A urinary catheter, also often called a Foley catheter, is a tube inserted into the bladder during anesthesia to drain urine both during and after surgery. Sometimes after surgery, patients have trouble getting their urine out. This device solves that problem. Also, it allows the anesthesiologist to measure urine output during surgery. This helps him gauge the proper amount of fluid to provide for the patient during surgery.
A nasogastric tube is a soft plastic tube, of diameter about that of a pencil, which is inserted through the nose into the stomach during anesthesia. Most commonly it is used in intraabdominal surgery. When the surgeon works in the abdomen, the bowel is manipulated. After being manipulated, it often stops working for several days. The bowel normally moves fluids through the digestive system. When it ceases to perform this function, fluids accumulate, and having no other way out, are expelled as vomiting. Wearing a nasogastric tube is uncomfortable - it often causes sore nose and throat. But the alternative of continuous vomiting is even more unpleasant.
One special monitor is an arterial line. An arterial line is a small plastic tube inserted into an artery, usually the artery at your wrist called the radial artery. The small tube is the same kind that is used to put in a vein to start an intravenous. It is attached to devices which allow display of a continuous tracing of blood pressure on a screen like a heart monitor tracing, but for blood pressure. The arterial line allows the anesthesiologist to measure blood pressure continuously and to withdraw samples of arterial blood without making new punctures.

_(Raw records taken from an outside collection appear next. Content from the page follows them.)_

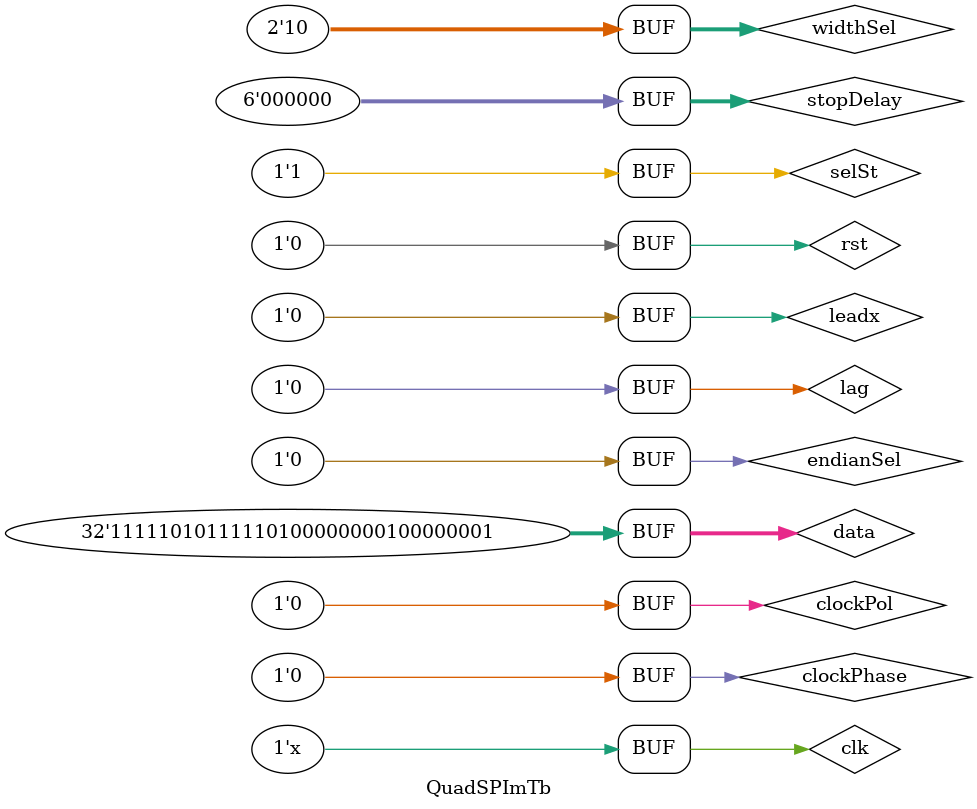
<source format=v>
`timescale 1ns / 1ps

module QuadSPImTb ();


parameter CLK_PERIOD = 8.13; // Clock period in ns

//================================================================================
//  REG/WIRE
//================================================================================
reg rst;
reg clk;

wire [31:0] data = 32'hFAFA_0101;

wire [1:0] widthSel  = 2'h2;
wire clockPol = 1'b0;
wire clockPhase = 1'b0;
wire endianSel = 1'b0;
wire lag = 1'b0;
wire leadx = 1'b0;
wire [5:0] stopDelay = 6'h0;
wire selSt = 1'b1;

reg [31:0] tbCnt;

wire start = (tbCnt>=100);


//================================================================================
//  ASSIGNMENTS
//================================================================================


//================================================================================
//  CODING
//================================================================================	

always #(CLK_PERIOD/2) clk = ~clk;

initial begin
	clk = 0;
	rst = 0;
	#40
	rst = 1;
	#100
	rst = 0;
end

always @(posedge clk) begin
	if (rst) begin
		tbCnt <= 0;
	end else begin
		tbCnt <= tbCnt+1;
	end
end

QuadSPIm QuadSPIm
(
	.Clk_i(clk),
	.Start_i(start),
	.Rst_i(rst),
	.EmptyFlag_i(1'b0),
	.SpiData_i(data),
	.Sck_o(),
	.Ss_o(),
	.Mosi0_o(),
	.Mosi1_o(),
	.Mosi2_o(),
	.Mosi3_o(),
	.WidthSel_i(widthSel),
	.PulsePol_i(clockPol),
	.ClockPhase_i(clockPhase),
	.EndianSel_i(endianSel),
	.Lag_i(lag),
	.Lead_i(leadx),
	.Stop_i(stopDelay),
	.SelSt_i(selSt),
	.Val_o()
);
			
endmodule
</source>
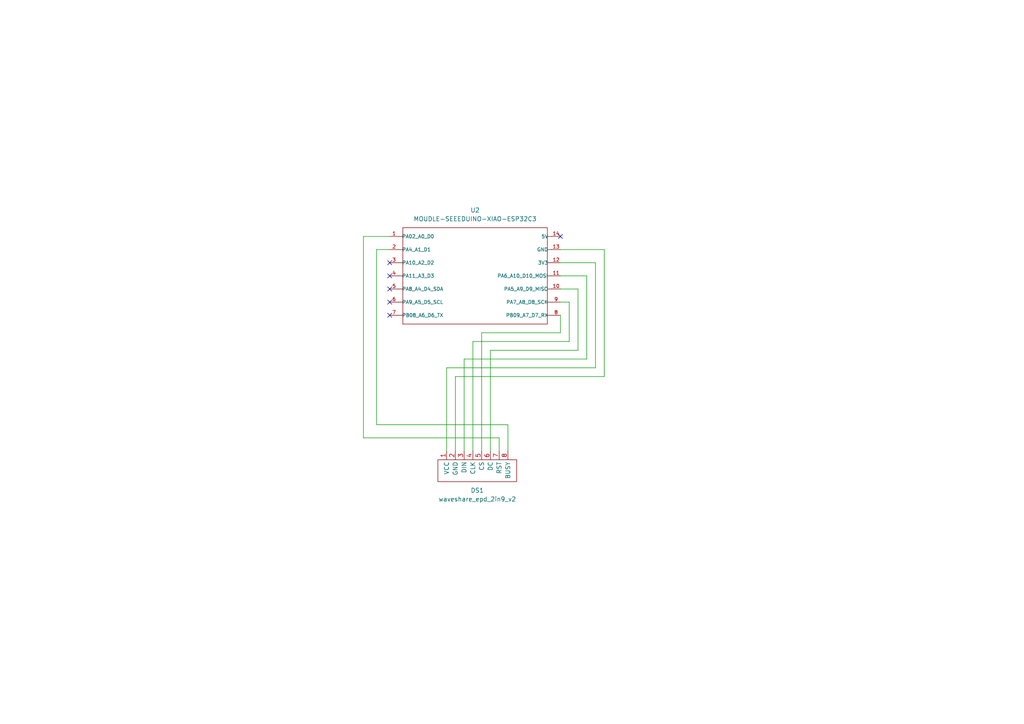
<source format=kicad_sch>
(kicad_sch (version 20230121) (generator eeschema)

  (uuid 667bac4f-5349-4c55-86d1-0b77c76ebca4)

  (paper "A4")

  (title_block
    (title "epd2in9_v2.rs")
    (date "2024-03-22")
    (rev "00")
    (comment 1 "waveshare epaper display (2.9in)")
  )

  


  (no_connect (at 113.03 76.2) (uuid 01c2c8b5-001c-4174-9243-7702270c9a28))
  (no_connect (at 113.03 80.01) (uuid 3ee7e3cb-7629-4d3b-b605-59506c357b22))
  (no_connect (at 162.56 68.58) (uuid 78a82123-c05a-4bef-9d65-ea1672a4f805))
  (no_connect (at 113.03 91.44) (uuid c6113c94-0fdd-46a8-966a-3ca6cdb91e99))
  (no_connect (at 113.03 87.63) (uuid d2f1e597-30f3-4f85-a80c-21a4021181d8))
  (no_connect (at 113.03 83.82) (uuid ee8ca5dc-c7bf-419a-ba09-dde0b04f45e0))

  (wire (pts (xy 162.56 87.63) (xy 165.1 87.63))
    (stroke (width 0) (type default))
    (uuid 03963588-1cc4-4a9f-a7e4-7b1ccac86cf6)
  )
  (wire (pts (xy 170.18 80.01) (xy 170.18 104.14))
    (stroke (width 0) (type default))
    (uuid 0b8503a8-a627-498e-8ecf-85d4219c11e3)
  )
  (wire (pts (xy 162.56 96.52) (xy 139.7 96.52))
    (stroke (width 0) (type default))
    (uuid 0e8e73cb-676a-4d12-a1e6-6bd667457176)
  )
  (wire (pts (xy 167.64 83.82) (xy 167.64 101.6))
    (stroke (width 0) (type default))
    (uuid 23be8be4-b12b-4f06-aefc-320529467016)
  )
  (wire (pts (xy 132.08 109.22) (xy 132.08 130.81))
    (stroke (width 0) (type default))
    (uuid 40b37710-98d6-45d9-b647-01c8cac2003e)
  )
  (wire (pts (xy 162.56 83.82) (xy 167.64 83.82))
    (stroke (width 0) (type default))
    (uuid 428fbb71-881c-42a2-9aad-36f2236cf3f7)
  )
  (wire (pts (xy 162.56 72.39) (xy 175.26 72.39))
    (stroke (width 0) (type default))
    (uuid 553e4d15-0b0a-458c-b203-d6c4df845053)
  )
  (wire (pts (xy 109.22 72.39) (xy 109.22 123.19))
    (stroke (width 0) (type default))
    (uuid 56ae2b47-204e-455b-ac68-8ca62a3396bb)
  )
  (wire (pts (xy 109.22 123.19) (xy 147.32 123.19))
    (stroke (width 0) (type default))
    (uuid 5b342859-dd11-4907-97dd-c4029a89cca0)
  )
  (wire (pts (xy 105.41 68.58) (xy 105.41 127))
    (stroke (width 0) (type default))
    (uuid 7107dc49-74c9-4fd0-8d14-a5d6a710abae)
  )
  (wire (pts (xy 105.41 127) (xy 144.78 127))
    (stroke (width 0) (type default))
    (uuid 72ac4fd3-bd32-4ba2-ba78-b6fb60222960)
  )
  (wire (pts (xy 134.62 104.14) (xy 134.62 130.81))
    (stroke (width 0) (type default))
    (uuid 7842fae2-5847-4441-b844-44cf1b958295)
  )
  (wire (pts (xy 137.16 99.06) (xy 137.16 130.81))
    (stroke (width 0) (type default))
    (uuid 86622747-4017-4c0f-8bee-9dfe50e2d72b)
  )
  (wire (pts (xy 139.7 96.52) (xy 139.7 130.81))
    (stroke (width 0) (type default))
    (uuid 90ab25f0-38b6-4c6e-890d-e9c1534dbf87)
  )
  (wire (pts (xy 167.64 101.6) (xy 142.24 101.6))
    (stroke (width 0) (type default))
    (uuid 9d181ca7-b16f-435e-a70a-260bd303751b)
  )
  (wire (pts (xy 175.26 109.22) (xy 132.08 109.22))
    (stroke (width 0) (type default))
    (uuid a08ed539-3769-4612-8520-9c7d029539c5)
  )
  (wire (pts (xy 147.32 123.19) (xy 147.32 130.81))
    (stroke (width 0) (type default))
    (uuid a985c93d-b4cd-42cf-aaf2-c3a5981dd5a8)
  )
  (wire (pts (xy 165.1 99.06) (xy 137.16 99.06))
    (stroke (width 0) (type default))
    (uuid aa9bf1b3-0b95-4653-9b90-6223ddf0a2c1)
  )
  (wire (pts (xy 162.56 91.44) (xy 162.56 96.52))
    (stroke (width 0) (type default))
    (uuid bbfff032-e4a0-4750-97a1-65042e20a580)
  )
  (wire (pts (xy 170.18 104.14) (xy 134.62 104.14))
    (stroke (width 0) (type default))
    (uuid bc11290a-a012-40c4-b78d-2c8195088c23)
  )
  (wire (pts (xy 162.56 80.01) (xy 170.18 80.01))
    (stroke (width 0) (type default))
    (uuid bf9d03f5-cbd7-4913-b871-5b76978cedda)
  )
  (wire (pts (xy 113.03 68.58) (xy 105.41 68.58))
    (stroke (width 0) (type default))
    (uuid c90bb04f-3d95-493c-995d-c72ef9ec3208)
  )
  (wire (pts (xy 175.26 72.39) (xy 175.26 109.22))
    (stroke (width 0) (type default))
    (uuid c9f8191a-21c7-4437-8198-d301b91a8553)
  )
  (wire (pts (xy 172.72 76.2) (xy 172.72 106.68))
    (stroke (width 0) (type default))
    (uuid d79f6db1-14f5-48c5-bbb6-d722e96ed4f6)
  )
  (wire (pts (xy 113.03 72.39) (xy 109.22 72.39))
    (stroke (width 0) (type default))
    (uuid db4411a2-3f99-40d3-8719-69dbff9fc2ff)
  )
  (wire (pts (xy 144.78 127) (xy 144.78 130.81))
    (stroke (width 0) (type default))
    (uuid df15ad20-860e-4d90-a907-fd913b2ab1d2)
  )
  (wire (pts (xy 165.1 87.63) (xy 165.1 99.06))
    (stroke (width 0) (type default))
    (uuid e2f26943-ef16-49e8-8744-4db25a535401)
  )
  (wire (pts (xy 172.72 106.68) (xy 129.54 106.68))
    (stroke (width 0) (type default))
    (uuid f05bffca-04d6-4bd3-be73-9ba9b536a258)
  )
  (wire (pts (xy 162.56 76.2) (xy 172.72 76.2))
    (stroke (width 0) (type default))
    (uuid f6de0a2c-be85-4ff0-ab0c-0cefa34a8744)
  )
  (wire (pts (xy 129.54 106.68) (xy 129.54 130.81))
    (stroke (width 0) (type default))
    (uuid fbce04e3-e6d5-4493-929b-53dc40c27a95)
  )
  (wire (pts (xy 142.24 101.6) (xy 142.24 130.81))
    (stroke (width 0) (type default))
    (uuid fda7d1e2-f20c-4f1e-b383-e3d1495d780d)
  )

  (symbol (lib_id "MOUDLE-SEEEDUINO-XIAO-ESP32C3:MOUDLE-SEEEDUINO-XIAO-ESP32C3") (at 138.43 80.01 0) (unit 1)
    (in_bom yes) (on_board yes) (dnp no) (fields_autoplaced)
    (uuid 57db6af9-ffde-4789-9a06-2fdf32f6ff93)
    (property "Reference" "U2" (at 137.795 60.96 0)
      (effects (font (size 1.27 1.27)))
    )
    (property "Value" "MOUDLE-SEEEDUINO-XIAO-ESP32C3" (at 137.795 63.5 0)
      (effects (font (size 1.27 1.27)))
    )
    (property "Footprint" "MOUDLE14P-SMD-2.54-21X17.8MM" (at 138.43 80.01 0)
      (effects (font (size 1.27 1.27)) (justify bottom) hide)
    )
    (property "Datasheet" "" (at 138.43 80.01 0)
      (effects (font (size 1.27 1.27)) hide)
    )
    (pin "6" (uuid 87e67cb4-1cbb-44e3-8738-60bb1cede86f))
    (pin "12" (uuid 823fc68b-fd6e-44e9-bff3-78762ec103f0))
    (pin "1" (uuid 64cd1dab-7bc3-4a7c-a4e5-647b1ddacaf6))
    (pin "11" (uuid 776ed319-630b-4f53-8c13-9b471f14cec0))
    (pin "14" (uuid 548f1625-9709-4eec-a96b-d1511c27f1d0))
    (pin "8" (uuid 4142fc18-1372-4b4a-bf7d-c768e4543725))
    (pin "9" (uuid 19fe90d4-06d0-46d4-a2c2-f0c1efa069cf))
    (pin "5" (uuid 473e41dc-8c87-450c-be75-f4488effb003))
    (pin "7" (uuid 9885aa2f-ae6f-4791-aa4b-a2baf4b76c18))
    (pin "10" (uuid 24ccbd2e-f6e2-47b7-9571-d96c477071c3))
    (pin "4" (uuid a192adc3-bf96-49f2-9286-61b0ef08ae68))
    (pin "2" (uuid cca29847-c806-4040-b6f1-e6846700ec63))
    (pin "3" (uuid f219b0a9-1a3b-4599-bee2-85dcd8090111))
    (pin "13" (uuid ac9779de-c92e-4a1f-9d0d-90f454948a9c))
    (instances
      (project "epd2in9_v2"
        (path "/667bac4f-5349-4c55-86d1-0b77c76ebca4"
          (reference "U2") (unit 1)
        )
      )
    )
  )

  (symbol (lib_id "custom_symbols:waveshare_epd_2in9_v2") (at 138.43 139.7 0) (unit 1)
    (in_bom yes) (on_board yes) (dnp no) (fields_autoplaced)
    (uuid 95485e24-3d53-4dd7-b713-750d70b27eed)
    (property "Reference" "DS1" (at 138.43 142.24 0)
      (effects (font (size 1.27 1.27)))
    )
    (property "Value" "waveshare_epd_2in9_v2" (at 138.43 144.78 0)
      (effects (font (size 1.27 1.27)))
    )
    (property "Footprint" "" (at 138.43 139.7 0)
      (effects (font (size 1.27 1.27)) hide)
    )
    (property "Datasheet" "https://files.waveshare.com/upload/7/79/2.9inch-e-paper-v2-specification.pdf" (at 138.43 147.32 0)
      (effects (font (size 1.27 1.27)) hide)
    )
    (pin "8" (uuid ae81d1bf-426d-4fb6-b612-b7c244f9df1f))
    (pin "7" (uuid cdea818b-a3a3-442b-9a6e-b842996dcf8c))
    (pin "4" (uuid 1aa9ea05-74e5-43dd-8f6f-72be8152a944))
    (pin "1" (uuid 2cb6fb3b-489f-4f8f-ba4e-28e669c001ae))
    (pin "6" (uuid caad6f9d-d4d0-4e92-97a6-548b152068b1))
    (pin "5" (uuid 437a205c-e34c-4078-b158-0a01cf067d1c))
    (pin "3" (uuid f678aaa4-f328-498c-b070-b0ca8098604a))
    (pin "2" (uuid a8ecbdba-95ef-459c-a117-d0de8c9b43db))
    (instances
      (project "epd2in9_v2"
        (path "/667bac4f-5349-4c55-86d1-0b77c76ebca4"
          (reference "DS1") (unit 1)
        )
      )
    )
  )

  (sheet_instances
    (path "/" (page "1"))
  )
)

</source>
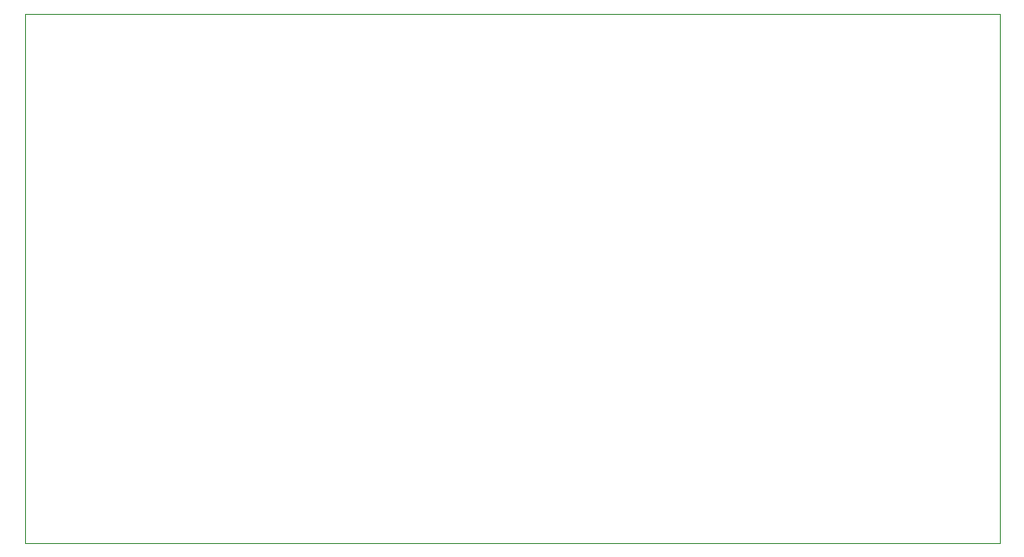
<source format=gbr>
%TF.GenerationSoftware,KiCad,Pcbnew,5.1.9-73d0e3b20d~88~ubuntu20.04.1*%
%TF.CreationDate,2021-01-27T17:21:27-06:00*%
%TF.ProjectId,ProtoPCBs,50726f74-6f50-4434-9273-2e6b69636164,rev?*%
%TF.SameCoordinates,Original*%
%TF.FileFunction,Profile,NP*%
%FSLAX46Y46*%
G04 Gerber Fmt 4.6, Leading zero omitted, Abs format (unit mm)*
G04 Created by KiCad (PCBNEW 5.1.9-73d0e3b20d~88~ubuntu20.04.1) date 2021-01-27 17:21:27*
%MOMM*%
%LPD*%
G01*
G04 APERTURE LIST*
%TA.AperFunction,Profile*%
%ADD10C,0.050000*%
%TD*%
%TA.AperFunction,Profile*%
%ADD11C,0.100000*%
%TD*%
G04 APERTURE END LIST*
D10*
X147320000Y-104140000D02*
X236220000Y-104140000D01*
X147320000Y-55880000D02*
X147320000Y-104140000D01*
X236220000Y-55880000D02*
X147320000Y-55880000D01*
D11*
X236220000Y-55880000D02*
X236220000Y-104140000D01*
M02*

</source>
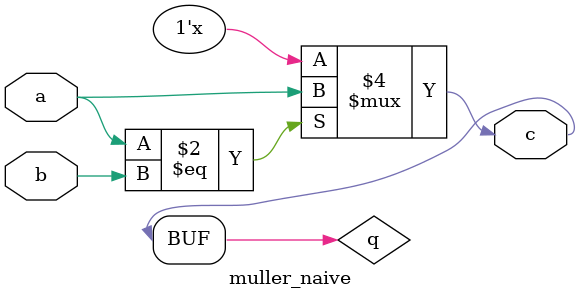
<source format=v>

module muller_naive(
	input a, 
	input b,
	output c
);

reg q;
always @(a or b) begin
	if (a == b) q = a;
end 
assign c = q;

endmodule

</source>
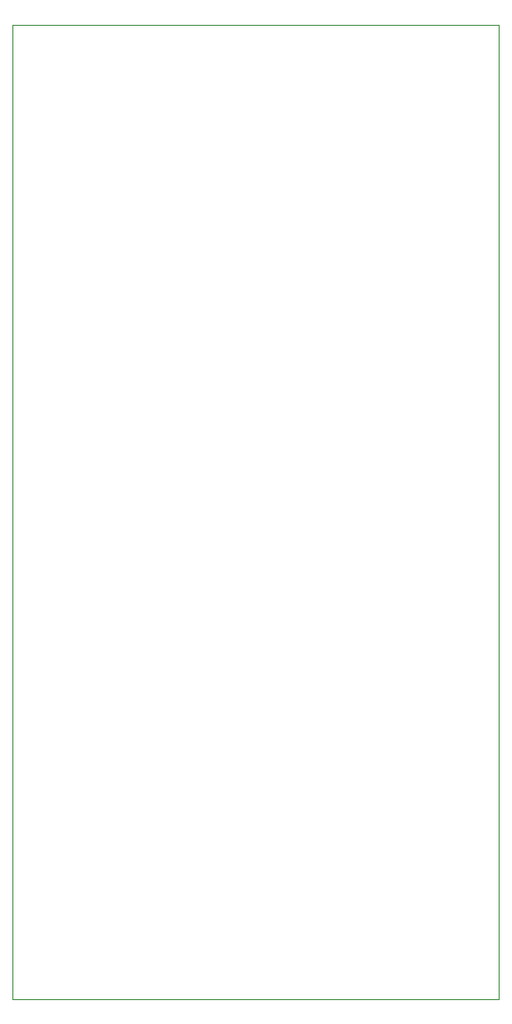
<source format=gbr>
%TF.GenerationSoftware,KiCad,Pcbnew,(5.1.10)-1*%
%TF.CreationDate,2021-10-16T09:54:26+02:00*%
%TF.ProjectId,Teleinfo,54656c65-696e-4666-9f2e-6b696361645f,rev?*%
%TF.SameCoordinates,Original*%
%TF.FileFunction,Profile,NP*%
%FSLAX46Y46*%
G04 Gerber Fmt 4.6, Leading zero omitted, Abs format (unit mm)*
G04 Created by KiCad (PCBNEW (5.1.10)-1) date 2021-10-16 09:54:26*
%MOMM*%
%LPD*%
G01*
G04 APERTURE LIST*
%TA.AperFunction,Profile*%
%ADD10C,0.100000*%
%TD*%
G04 APERTURE END LIST*
D10*
X54610000Y-139700000D02*
X54610000Y-53340000D01*
X97790000Y-53340000D02*
X97790000Y-139700000D01*
X54610000Y-53340000D02*
X97790000Y-53340000D01*
X97790000Y-139700000D02*
X54610000Y-139700000D01*
M02*

</source>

The arterial line is inserted in the operating room by the anesthesiologist. Sometimes it is best put in before starting anesthesia, sometimes after the patient is asleep. When it is put in while the patient is awake, the experience is similar to having an intravenous started. Rarely is it significantly uncomfortable. The arterial line may be removed at the end of surgery, in the recovery room, or it may stay in a day or more.
Another special monitor is a central venous pressure line, also called simply a central line or a CVP. To establish this monitor a special intravenous tube is inserted in to the side of the neck into the jugular vein or under the collar bone into the subclavian vein. The tip of the catheter is inserted down toward, but not into the heart. This monitor helps to guide the accurate replacement of fluid and blood. It also provides a route for rapid replacement of fluid and blood. It is sometimes used to provide intravenous feeding of patients after surgery. It is sometimes used to provide an intravenous route for patients whose arm and leg veins are inaccessible.
The CVP is usually inserted with the patient asleep. It may be removed at the end of surgery, or remain for some days after surgery.
A third special monitor is the pulmonary artery catheter. This device is another special intravenous, inserted like the CVP through the jugular vein or subclavian vein and passed through the right heart into the pulmonary artery. This device is usually employed in patients with more advanced forms of heart disease or in surgery where the chances of blood loss are increased. It provides the best possible information to guide fluid administration for optimizing heart function.